Objectives The primary aim of this cross-sectional study was to determine if the physical home food environment (availability of foods and beverages in the home) differed by maternal weight status using an open home food inventory. Methods Each weight status group (normal weight, overweight, obese, post-bariatric surgery) included eight mothers for a total of 32 mothers (41.5 ± 5.7 years old, 65.6% white) with a child 6–12 years old (9.2 ± 2.3 years old, 65.6% white). An open home food inventory was conducted by research personnel to record all food and beverage items in each home food environment. The item name/brand, size, and quantity was recorded. For each household, all items were entered into Nutrition Data Systems for Research (NDS-R) to determine total energy (kcals) and servings of fruits, vegetables, sugar-sweetened beverages (SSBs), and snacks available in the home. Descriptive statistics were used to analyze demographic characteristics between groups. A one-way ANOVA was used to analyze differences between groups for the following dependent variables: calories, servings of fruits, servings of vegetables, servings of snacks, and servings of SSBs. If there were significant differences post-hoc analyses were conducted. Results Households had an average of 4.5 ± 1.4 members, and the majority (40.6%) reported an annual income of $100,000 or more.

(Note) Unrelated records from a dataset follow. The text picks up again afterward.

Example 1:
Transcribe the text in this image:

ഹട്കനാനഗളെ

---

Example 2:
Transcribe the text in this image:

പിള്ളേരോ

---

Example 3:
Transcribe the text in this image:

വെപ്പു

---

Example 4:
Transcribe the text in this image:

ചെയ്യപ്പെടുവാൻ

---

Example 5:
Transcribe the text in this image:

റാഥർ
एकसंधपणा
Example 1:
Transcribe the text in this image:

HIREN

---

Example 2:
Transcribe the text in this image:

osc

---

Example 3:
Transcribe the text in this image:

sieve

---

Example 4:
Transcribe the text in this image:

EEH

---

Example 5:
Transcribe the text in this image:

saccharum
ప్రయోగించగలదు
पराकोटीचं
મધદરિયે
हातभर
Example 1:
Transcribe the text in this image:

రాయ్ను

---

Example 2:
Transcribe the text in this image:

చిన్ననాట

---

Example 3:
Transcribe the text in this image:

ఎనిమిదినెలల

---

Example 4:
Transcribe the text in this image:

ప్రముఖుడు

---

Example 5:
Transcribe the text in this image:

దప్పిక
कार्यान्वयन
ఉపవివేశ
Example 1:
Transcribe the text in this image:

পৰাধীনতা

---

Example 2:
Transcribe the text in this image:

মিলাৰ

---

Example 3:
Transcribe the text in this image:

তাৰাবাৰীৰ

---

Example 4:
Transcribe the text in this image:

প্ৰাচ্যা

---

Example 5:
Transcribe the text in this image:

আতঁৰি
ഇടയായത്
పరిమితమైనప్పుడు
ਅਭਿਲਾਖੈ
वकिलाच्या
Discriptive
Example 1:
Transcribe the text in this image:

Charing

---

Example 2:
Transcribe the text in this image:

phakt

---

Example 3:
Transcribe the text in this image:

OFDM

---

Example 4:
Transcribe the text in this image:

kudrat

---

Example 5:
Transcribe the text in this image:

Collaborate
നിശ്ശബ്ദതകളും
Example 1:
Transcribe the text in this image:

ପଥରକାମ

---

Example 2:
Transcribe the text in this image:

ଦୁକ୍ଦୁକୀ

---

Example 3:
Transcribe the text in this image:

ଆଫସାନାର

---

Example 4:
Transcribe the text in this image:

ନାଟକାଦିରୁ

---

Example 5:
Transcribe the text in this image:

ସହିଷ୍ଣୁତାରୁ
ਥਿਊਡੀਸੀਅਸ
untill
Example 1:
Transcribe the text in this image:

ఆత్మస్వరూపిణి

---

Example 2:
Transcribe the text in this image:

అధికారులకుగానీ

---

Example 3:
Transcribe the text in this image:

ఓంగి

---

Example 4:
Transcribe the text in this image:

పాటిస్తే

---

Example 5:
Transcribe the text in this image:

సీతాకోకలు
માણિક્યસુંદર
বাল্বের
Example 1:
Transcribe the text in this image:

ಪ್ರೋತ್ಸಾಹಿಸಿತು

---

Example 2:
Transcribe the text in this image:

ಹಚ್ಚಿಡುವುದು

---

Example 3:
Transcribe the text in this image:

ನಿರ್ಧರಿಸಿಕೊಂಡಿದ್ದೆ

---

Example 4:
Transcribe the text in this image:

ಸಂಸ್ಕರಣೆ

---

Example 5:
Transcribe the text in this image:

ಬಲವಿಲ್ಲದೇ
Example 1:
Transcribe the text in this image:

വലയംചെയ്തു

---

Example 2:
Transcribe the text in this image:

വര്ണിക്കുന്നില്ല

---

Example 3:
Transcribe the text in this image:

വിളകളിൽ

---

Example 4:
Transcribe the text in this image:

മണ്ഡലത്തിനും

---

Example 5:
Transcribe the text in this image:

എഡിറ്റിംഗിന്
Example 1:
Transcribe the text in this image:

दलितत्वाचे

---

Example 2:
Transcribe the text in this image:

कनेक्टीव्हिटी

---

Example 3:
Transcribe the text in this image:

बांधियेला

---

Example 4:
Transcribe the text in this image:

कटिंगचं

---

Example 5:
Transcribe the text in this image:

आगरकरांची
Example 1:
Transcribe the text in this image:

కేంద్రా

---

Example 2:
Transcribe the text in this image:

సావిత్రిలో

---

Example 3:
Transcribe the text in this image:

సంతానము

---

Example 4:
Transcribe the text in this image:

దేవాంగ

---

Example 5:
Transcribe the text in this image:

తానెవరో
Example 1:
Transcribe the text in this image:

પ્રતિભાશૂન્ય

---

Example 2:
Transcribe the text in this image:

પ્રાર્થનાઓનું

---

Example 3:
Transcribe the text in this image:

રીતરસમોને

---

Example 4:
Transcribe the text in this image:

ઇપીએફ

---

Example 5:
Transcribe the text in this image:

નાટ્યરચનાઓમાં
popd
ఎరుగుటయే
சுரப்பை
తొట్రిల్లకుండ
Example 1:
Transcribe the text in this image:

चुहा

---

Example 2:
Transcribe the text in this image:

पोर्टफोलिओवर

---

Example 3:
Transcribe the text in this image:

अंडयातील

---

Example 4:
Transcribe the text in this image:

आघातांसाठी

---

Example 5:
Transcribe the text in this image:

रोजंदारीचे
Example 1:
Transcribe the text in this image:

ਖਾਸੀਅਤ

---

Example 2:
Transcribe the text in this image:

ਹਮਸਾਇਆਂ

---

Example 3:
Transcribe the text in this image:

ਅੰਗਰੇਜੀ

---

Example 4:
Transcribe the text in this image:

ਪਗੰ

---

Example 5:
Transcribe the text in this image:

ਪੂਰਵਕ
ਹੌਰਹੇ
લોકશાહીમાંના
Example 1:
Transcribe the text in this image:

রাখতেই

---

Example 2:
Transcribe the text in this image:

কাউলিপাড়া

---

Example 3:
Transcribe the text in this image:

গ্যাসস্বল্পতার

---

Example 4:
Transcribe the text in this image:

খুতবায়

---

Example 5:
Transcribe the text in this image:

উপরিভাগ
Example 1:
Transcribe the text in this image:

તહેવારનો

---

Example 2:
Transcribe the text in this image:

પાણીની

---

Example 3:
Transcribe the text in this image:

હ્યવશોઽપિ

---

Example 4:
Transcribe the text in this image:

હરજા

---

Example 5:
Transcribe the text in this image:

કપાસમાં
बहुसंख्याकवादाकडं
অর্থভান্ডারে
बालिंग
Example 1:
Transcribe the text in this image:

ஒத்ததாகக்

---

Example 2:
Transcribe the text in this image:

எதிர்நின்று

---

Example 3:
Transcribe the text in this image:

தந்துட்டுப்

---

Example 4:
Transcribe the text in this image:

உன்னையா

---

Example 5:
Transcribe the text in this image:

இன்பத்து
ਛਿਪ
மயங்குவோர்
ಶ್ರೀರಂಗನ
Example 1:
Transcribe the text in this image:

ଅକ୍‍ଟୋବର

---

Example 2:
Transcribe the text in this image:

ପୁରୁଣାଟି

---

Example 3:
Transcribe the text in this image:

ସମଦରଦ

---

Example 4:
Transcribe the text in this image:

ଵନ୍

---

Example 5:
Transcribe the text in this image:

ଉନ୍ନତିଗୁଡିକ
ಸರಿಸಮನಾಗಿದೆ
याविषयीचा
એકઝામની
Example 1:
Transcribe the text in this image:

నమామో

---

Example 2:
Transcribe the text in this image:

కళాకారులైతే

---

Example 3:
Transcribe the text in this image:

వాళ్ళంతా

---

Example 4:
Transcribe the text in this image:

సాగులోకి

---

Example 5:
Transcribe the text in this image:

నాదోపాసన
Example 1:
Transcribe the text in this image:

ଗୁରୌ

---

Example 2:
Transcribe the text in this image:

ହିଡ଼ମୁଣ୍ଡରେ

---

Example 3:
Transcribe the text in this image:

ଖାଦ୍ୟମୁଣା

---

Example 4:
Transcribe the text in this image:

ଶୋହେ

There was a significant difference for SSBs (F (3,28) = 4.06; P = 0.016) in the home food environment with mothers in the post-bariatric group having significantly fewer servings of SSBs available in the home compared to mothers in the obese group (post-bariatric: 35.3 ± 37.3 servings; obese: 158.5 ± 105.7 servings; P = 0.013 ). Total energy (P = 0.27), servings of fruit (P = 0.11), servings of vegetables (0.17), and servings of snacks (P = 0.42) did not significantly differ between households. Conclusions Given the recommendation to eliminate SSBs following bariatric surgery these data support that this change is being made within the home food environment of mothers who received bariatric surgery as compared to mothers with obesity. Limited differences between physical home food environments may warrant consideration of additional environmental and behavioral factors associated with weight outcomes. Funding Sources S. Robson start-up funds (University of Delaware); I. Kahete was supported by The Delaware INBRE program.